Reproducible Example

import pandas
pandas.read_csv("", sep="\s+", engine="pyarrow")

Issue Description

This fails with the following error:

ValueError: the 'pyarrow' engine does not support regex separators
(separators > 1 char and different from '\s+' are interpreted as regex)

Expected Behavior

I'm not sure if pyarrow is meant to support \s+. If pyarrow supports it, then this should not fail.
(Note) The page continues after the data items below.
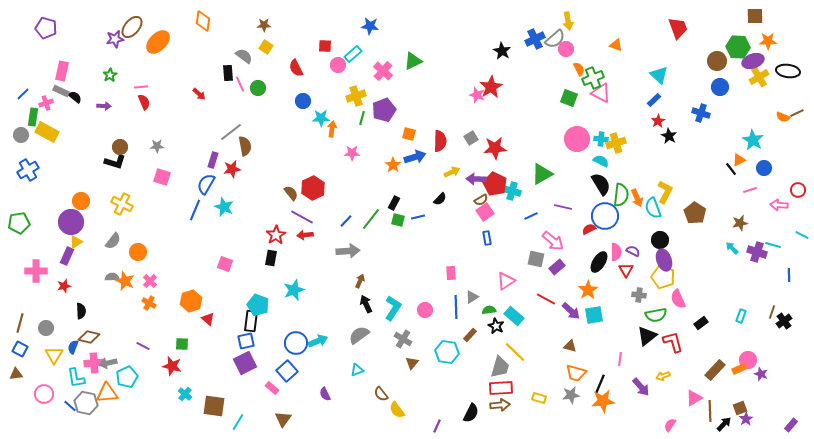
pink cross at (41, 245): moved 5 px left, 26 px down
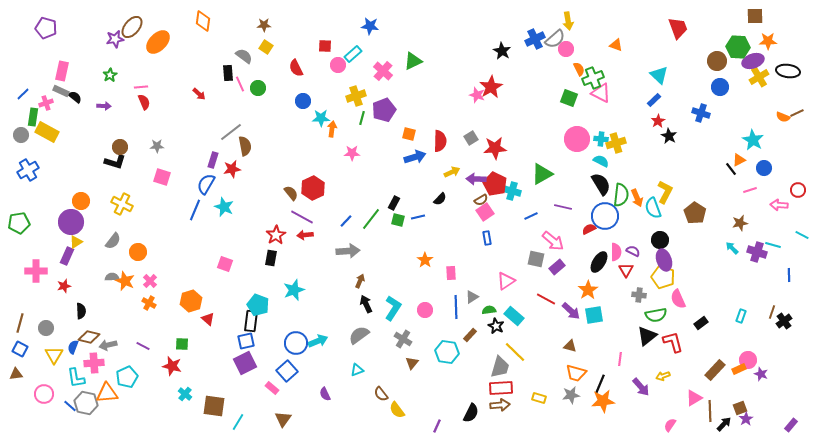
orange star at (393, 165): moved 32 px right, 95 px down
gray arrow at (108, 363): moved 18 px up
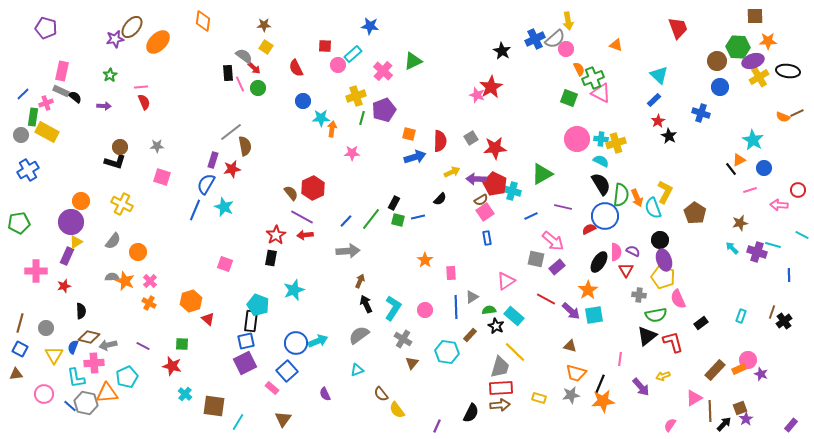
red arrow at (199, 94): moved 55 px right, 26 px up
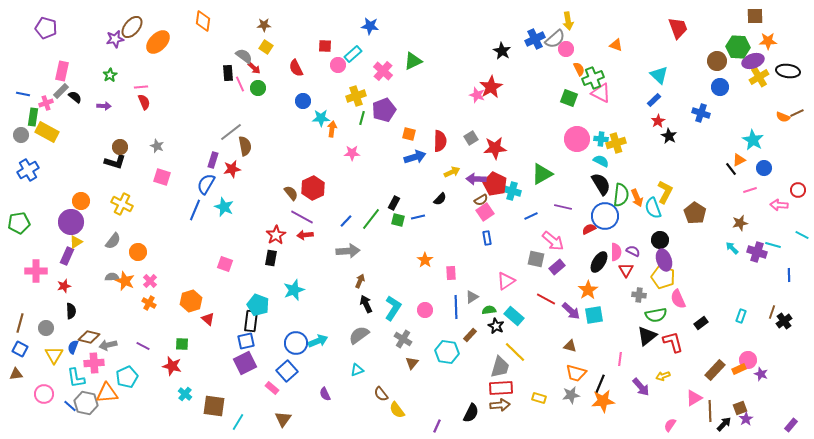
gray rectangle at (61, 91): rotated 70 degrees counterclockwise
blue line at (23, 94): rotated 56 degrees clockwise
gray star at (157, 146): rotated 24 degrees clockwise
black semicircle at (81, 311): moved 10 px left
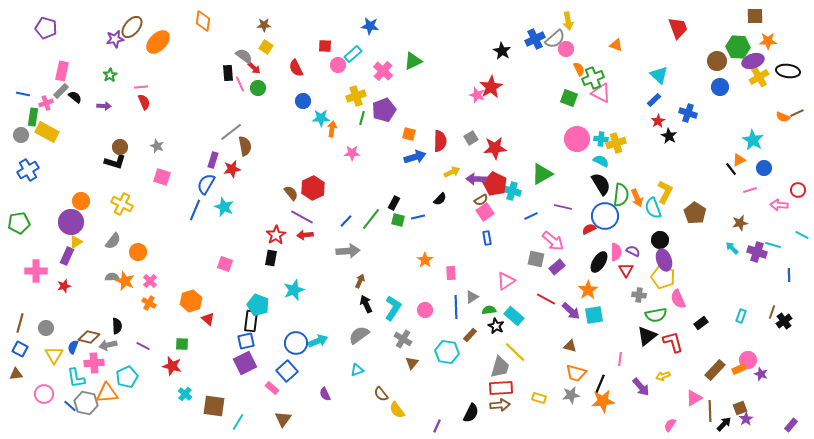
blue cross at (701, 113): moved 13 px left
black semicircle at (71, 311): moved 46 px right, 15 px down
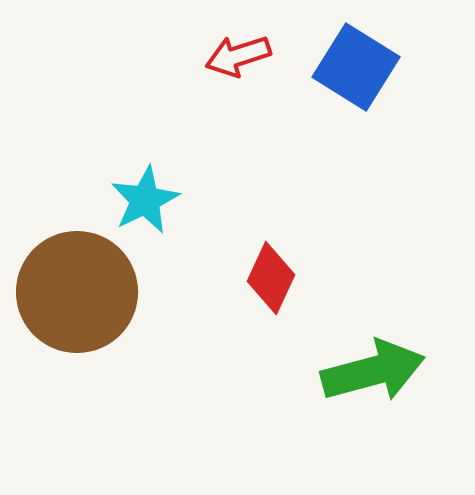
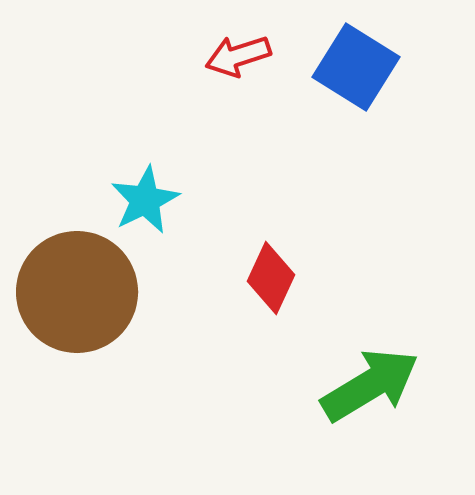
green arrow: moved 3 px left, 14 px down; rotated 16 degrees counterclockwise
If pyarrow does not support it, then I believe the error should be modified to reflect this, since it now seems to imply that \s+ is not interpreted as a regex, so pyarrow should support it.

Update: I looked in the main branch and it seems that pyarrow does not to support \s+, so changing the error message should be enough.

Installed Versions

INSTALLED VERSIONS
------------------
commit           : 478d340667831908b5b4bf09a2787a11a14560c9
python           : 3.11.0.final.0
python-bits      : 64
OS               : Linux
OS-release       : 5.15.0-69-generic
Version          : #76~20.04.1-Ubuntu SMP Mon Mar 20 15:54:19 UTC 2023
machine          : x86_64
processor        : x86_64
byteorder        : little
LC_ALL           : None
LANG             : en_US.UTF-8
LOCALE           : en_US.UTF-8

pandas           : 2.0.0
numpy            : 1.24.2
pytz             : 2023.2
dateutil         : 2.8.2
setuptools       : 67.6.0
pip              : 23.0.1
Cython           : None
pytest           : 7.2.2
hypothesis       : None
sphinx           : 6.1.3
blosc            : None
feather          : None
xlsxwriter       : None
lxml.etree       : None
html5lib         : None
pymysql          : None
psycopg2         : None
jinja2           : 3.1.2
IPython          : 8.12.0
pandas_datareader: None
bs4              : None
bottleneck       : None
brotli           : 
fastparquet      : None
fsspec           : None
gcsfs            : None
matplotlib       : None
numba            : None
numexpr          : None
odfpy            : None
openpyxl         : None
pandas_gbq       : None
pyarrow          : 11.0.0
pyreadstat       : None
pyxlsb           : None
s3fs             : None
scipy            : None
snappy           : None
sqlalchemy       : None
tables           : None
tabulate         : None
xarray           : None
xlrd             : None
zstandard        : None
tzdata           : 2023.3
qtpy             : None
pyqt5            : None

Comment From: lithomas1

Thanks for the report. This is probably due to erroneously sharing that line of code with the C parser.

If you're interested in making a PR, We can probably add a check for pyarrow inside the elif block here. https://github.com/pandas-dev/pandas/blob/e9e034badbd2e36379958b93b611bf666c7ab360/pandas/io/parsers/readers.py#L1514

Otherwise, I'll take care of this in hopefully a week or so.